On edges not in monochromatic copies of a fixed bipartite graph

TL;DR

This paper proves that for many bipartite graphs, the maximum edges avoiding monochromatic copies in a 2-coloring equals the Turán number, and characterizes the extremal colorings for large n.

Contribution

It confirms that for a broad family of bipartite graphs, the maximum edges avoiding monochromatic H equals the Turán number, and describes the structure of extremal colorings.

Findings

For many bipartite graphs, f(n,H) = ex(n,H) for large n.

Extremal colorings are characterized by one color class being extremal for ex(n,H).

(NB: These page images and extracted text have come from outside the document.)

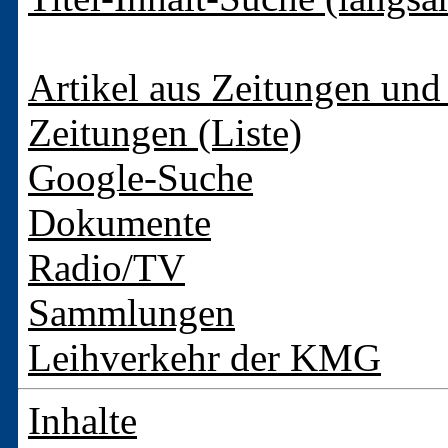
Artikel aus Zeitungen und 
Zeitungen (Liste)
Google-Suche
Dokumente
Radio/TV
Sammlungen
Leihverkehr der KMG
Inhalte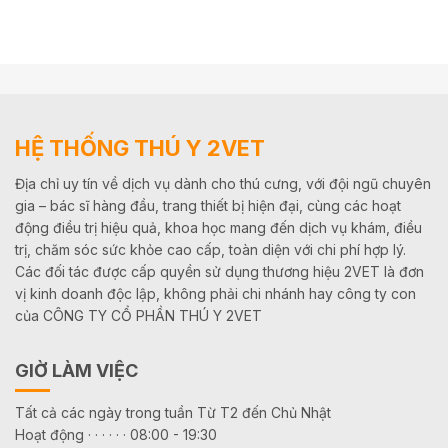
HỆ THỐNG THÚ Y 2VET
Địa chỉ uy tín về dịch vụ dành cho thú cưng, với đội ngũ chuyên
gia – bác sĩ hàng đầu, trang thiết bị hiện đại, cùng các hoạt
động điều trị hiệu quả, khoa học mang đến dịch vụ khám, điều
trị, chăm sóc sức khỏe cao cấp, toàn diện với chi phí hợp lý.
Các đối tác được cấp quyền sử dụng thương hiệu 2VET là đơn
vị kinh doanh độc lập, không phải chi nhánh hay công ty con
của CÔNG TY CỔ PHẦN THÚ Y 2VET
GIỜ LÀM VIỆC
Tất cả các ngày trong tuần Từ T2 đến Chủ Nhật
Hoạt động · · · · · · 08:00 - 19:30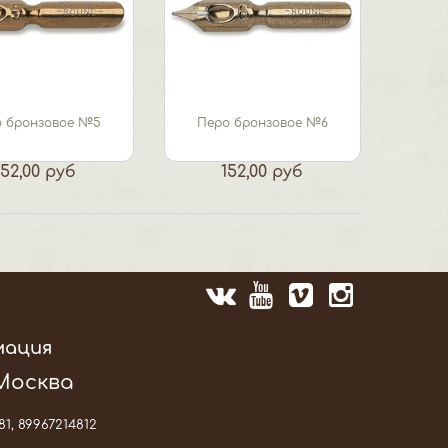
 бронзовое №5
Перо бронзовое №6
152,00 руб
152,00 руб
мация
 Москва
81, 89967214812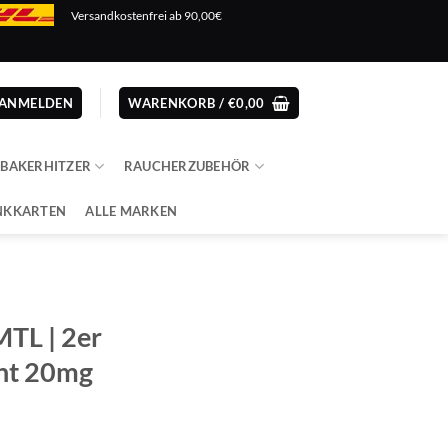
Versandkostenfrei ab 90,00€
ANMELDEN
WARENKORB /
€
0,00
ABAKERHITZER
RAUCHERZUBEHÖR
NKKARTEN
ALLE MARKEN
MTL | 2er
int 20mg
er
er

The result extends to multi-colorings for bipartite graphs.

Abstract

Let $H$ be a fixed graph. Denote $f(n,H)$ to be the maximum number of edges not contained in any monochromatic copy of $H$ in a 2-edge-coloring of the complete graph $K_n$, and $ex(n,H)$ to be the {\it Tur\'an number} of $H$. An easy lower bound shows $f(n,H)\ge ex(n,H)$ for any $H$ and $n$. In \cite{KS2}, Keevash and Sudakov proved that if $H$ is an edge-color-critical graph or $C_4$, then $f(n,H)= ex(n,H)$ holds for large $n$, and they asked if this equality holds for any graph $H$ when $n$ is sufficiently large. In this paper, we provide an affirmative answer to this problem for an abundant infinite family of bipartite graphs $H$, including all even cycles and complete bipartite graphs $K_{s,t}$ for $t>s^2-3s+3$ or $(s,t)\in\{(3,3),(4,7)\}$. In addition, our proof shows that for all such $H$, the 2-edge-coloring $c$ of $K_n$ achieves the maximum number $f(n,H)$ if and only if one of the color classes in $c$ induces an extremal graph for $ex(n,H)$. We also obtain a multi-coloring generalization for bipartite graphs. Some related problems are discussed in the final section.